Segment Start: Dataset entries
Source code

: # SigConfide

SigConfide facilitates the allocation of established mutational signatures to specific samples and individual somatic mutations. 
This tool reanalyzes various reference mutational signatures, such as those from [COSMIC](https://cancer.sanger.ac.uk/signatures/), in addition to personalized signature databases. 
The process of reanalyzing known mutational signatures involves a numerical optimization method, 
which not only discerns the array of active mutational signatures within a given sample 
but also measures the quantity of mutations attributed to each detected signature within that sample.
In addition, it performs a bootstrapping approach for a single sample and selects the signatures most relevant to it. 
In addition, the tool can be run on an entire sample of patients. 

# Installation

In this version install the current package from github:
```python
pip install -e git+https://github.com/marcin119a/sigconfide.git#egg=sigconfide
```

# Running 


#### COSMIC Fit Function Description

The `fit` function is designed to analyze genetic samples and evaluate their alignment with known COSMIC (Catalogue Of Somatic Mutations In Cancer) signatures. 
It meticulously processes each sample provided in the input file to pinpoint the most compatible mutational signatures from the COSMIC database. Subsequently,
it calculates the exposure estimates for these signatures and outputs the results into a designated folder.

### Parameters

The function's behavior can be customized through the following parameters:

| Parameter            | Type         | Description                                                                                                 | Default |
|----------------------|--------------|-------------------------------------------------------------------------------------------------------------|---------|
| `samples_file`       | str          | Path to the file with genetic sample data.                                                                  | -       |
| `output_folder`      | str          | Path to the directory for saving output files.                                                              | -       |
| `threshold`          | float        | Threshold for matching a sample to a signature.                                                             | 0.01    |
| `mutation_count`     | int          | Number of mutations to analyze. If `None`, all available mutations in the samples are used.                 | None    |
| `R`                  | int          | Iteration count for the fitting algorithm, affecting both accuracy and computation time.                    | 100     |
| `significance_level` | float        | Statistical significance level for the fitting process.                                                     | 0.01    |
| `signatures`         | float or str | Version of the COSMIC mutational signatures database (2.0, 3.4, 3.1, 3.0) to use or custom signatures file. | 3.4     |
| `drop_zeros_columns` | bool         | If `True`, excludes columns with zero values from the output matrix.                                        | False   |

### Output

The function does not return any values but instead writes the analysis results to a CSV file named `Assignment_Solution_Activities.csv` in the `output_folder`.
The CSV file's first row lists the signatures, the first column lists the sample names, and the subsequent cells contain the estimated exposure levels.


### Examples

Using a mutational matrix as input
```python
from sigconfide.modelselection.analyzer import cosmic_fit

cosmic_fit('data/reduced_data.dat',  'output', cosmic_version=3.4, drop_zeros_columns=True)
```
Segment End: Dataset entries
◆ Task prompt:
Tally the lines in the listing that hold the string "True"; your reply is that total alone.

◆ Reply to the exercise:
2